#### Task 1:
Name every buffer implementation that the post on persistent buffers describes.
#### Task 2:
Reproduce the post on persistent buffers word for word from "[climacs-devel] a paragraph" up to and including "to see more.".

#### Passage given:
--- --- ---

[climacs-devel] a paragraph on persistent buffers

Aleksandar Bakic a_bakic at yahoo.com
Mon May 23 16:32:50 UTC 2005


Hi,

Below is a paragraph explaining the essence of the persistent buffer
implementations, together with a couple of references (which need be put in the
bibtex format). Please let me know if you'd like to see more.

Regards,
Alex

There are three purely functional (aka fully persistent) buffer
implementations, all based on work in progress by Robert Will in
Haskell~[1], which builds upon work by Stephen Adams~[2]. The
underlying data structure is a balanced binary tree with an
abstracted-away rebalancing scheme, supporting sequence operations
needed by the Climacs buffer protocol at reasonable speed
($O(\log~N$)). The first implementation, {\tt binseq-buffer}, uses one
tree whose leaf nodes (buffer elements) can be arbitrary objects. An
optimized implementation, {\tt obinseq-buffer}, uses less space but
buffer elements must be non-nil atoms. Finally, {\tt binseq2-buffer}
combines the previous two implementations, by using a tree whose leaf
nodes contain the optimized trees representing lines; the benefit of
this implementation are faster ($O(\log~N)$) operations dealing with
lines and columns. All the three implementations enable simple and
inexpensive undo/redo operations because older buffer versions are
kept as a whole in memory. The space cost of these implementations is
not negligent, however, significant portions of older buffer versions
are simply shared with newer buffer versions. Also, it is not
necessary separately to remember editing operations in undo records,
in order to preserve precise buffer history. Besides the undo
operation simplification, the persistent buffer implementations
facilitate further purely functional operations on Climacs buffers.

--- --- ---

#### Material provided:
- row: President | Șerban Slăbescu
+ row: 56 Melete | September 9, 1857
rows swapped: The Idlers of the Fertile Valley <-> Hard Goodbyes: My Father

--- --- ---

#### Full solution 1:
binseq-buffer, obinseq-buffer, binseq2-buffer

#### Full solution 2:
[climacs-devel] a paragraph on persistent buffers

Aleksandar Bakic a_bakic at yahoo.com
Mon May 23 16:32:50 UTC 2005


Hi,

Below is a paragraph explaining the essence of the persistent buffer
implementations, together with a couple of references (which need be put in the
bibtex format). Please let me know if you'd like to see more.